FIG. 2 shows a side elevational view of an exemplary embodiment of a noise-cancelling microphone 100 including a wind shield 130. In this view, one may more easily see the profile of the wind-shield member 130.
FIG. 3 shows a rear elevational view of an exemplary embodiment of a noise-cancelling microphone 100 including a wind shield 130. From this view, one is able to see into the round depression 150 of wind shield element 130. It should be apparent from this view that a cross section of the depression 150 may reveal a circle, oval, ellipse, or other substantially round geometric figure. The cross-section of round depression 150 may be continuously curved or it may be a polygonal approximation to a curved or rounded figure.
Round depression 150 may be shaped similarly to outer wall 140. For example, if outer wall 140 is horn-shaped, round depression 150 might also be horn-shaped. Alternatively, round depression 150 may have a shape that is unique with respect to the shape of outer wall 140. As shown in the figures, outer wall 140 may be horn-shaped while round depression 150 is bowl-shaped.
FIG. 4 shows a front elevational view of an exemplary embodiment of a noise-cancelling microphone 100 including a wind shield 130. This view shows the aforementioned plurality of holes 455 through speaking face 110. The plurality of holes 455 may allow vibrations to pass through speaking face 110 and reach the interior of body 105.
FIG. 5 shows a top elevational view of an exemplary embodiment of noise-cancelling microphone 100 including a wind shield 130. One can see from this view that the top view of wind shield element 130 may be similar or identical to the side view of wind shield element 130 seen in FIG. 2, indicating the wind shield element 130 may be rounded.
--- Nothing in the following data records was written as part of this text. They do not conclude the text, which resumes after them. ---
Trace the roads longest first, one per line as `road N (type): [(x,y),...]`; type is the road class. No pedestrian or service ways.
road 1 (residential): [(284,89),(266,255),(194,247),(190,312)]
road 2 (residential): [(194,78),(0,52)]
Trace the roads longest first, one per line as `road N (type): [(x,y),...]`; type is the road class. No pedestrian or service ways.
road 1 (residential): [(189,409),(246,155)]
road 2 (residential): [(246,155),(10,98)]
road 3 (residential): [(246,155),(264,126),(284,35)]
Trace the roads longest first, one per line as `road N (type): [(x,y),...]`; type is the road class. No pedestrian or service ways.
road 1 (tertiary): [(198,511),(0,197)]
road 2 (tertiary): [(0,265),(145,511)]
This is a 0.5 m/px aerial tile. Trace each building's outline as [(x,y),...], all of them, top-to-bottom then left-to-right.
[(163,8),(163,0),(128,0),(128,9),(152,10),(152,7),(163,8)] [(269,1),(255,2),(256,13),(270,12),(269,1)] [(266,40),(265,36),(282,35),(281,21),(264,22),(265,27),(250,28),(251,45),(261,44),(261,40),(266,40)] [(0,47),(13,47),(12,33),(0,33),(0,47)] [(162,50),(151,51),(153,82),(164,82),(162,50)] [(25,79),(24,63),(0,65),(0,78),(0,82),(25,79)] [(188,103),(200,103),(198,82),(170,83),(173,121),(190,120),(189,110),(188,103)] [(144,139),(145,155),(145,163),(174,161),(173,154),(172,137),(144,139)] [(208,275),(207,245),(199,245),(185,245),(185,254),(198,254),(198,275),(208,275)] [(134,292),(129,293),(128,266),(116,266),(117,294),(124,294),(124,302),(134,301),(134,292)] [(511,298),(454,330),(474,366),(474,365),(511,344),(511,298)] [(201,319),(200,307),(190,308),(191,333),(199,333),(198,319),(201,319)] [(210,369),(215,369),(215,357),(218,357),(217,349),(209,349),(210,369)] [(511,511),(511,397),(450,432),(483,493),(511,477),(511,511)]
FIG. 6 shows a bottom elevational view of an exemplary embodiment of noise-cancelling microphone 100 including a wind shield 130. Bottom end 120 may be seen more clearly in this figure. Bottom end 120 may contain a hole 657, such that a handle, boom, headset, or other object may be inserted in order to mount noise-cancelling microphone 100. The microphone 100 may be affixed to the object via a screw, adhesive, pin, or other appropriate means. Alternatively, the bottom end 120 may not have an opening, instead functioning as the end on which to stand the microphone 100 for use.
FIG. 7A illustrates a mathematical description of one embodiment of connection segment 135 and outer wall 140 of the wind-breaking member 130. Two-dimensional curve segment 20 lies in the same plane as axis 10. FIG. 7A is merely an example of one embodiment. Thus, two-dimensional curve segment 20 may be any curve segment. When revolved in three dimensions around imaginary axis 10, two-dimensional curve 20 traces out the three-dimensional surface to be used for connection segment 135 and outer wall 140.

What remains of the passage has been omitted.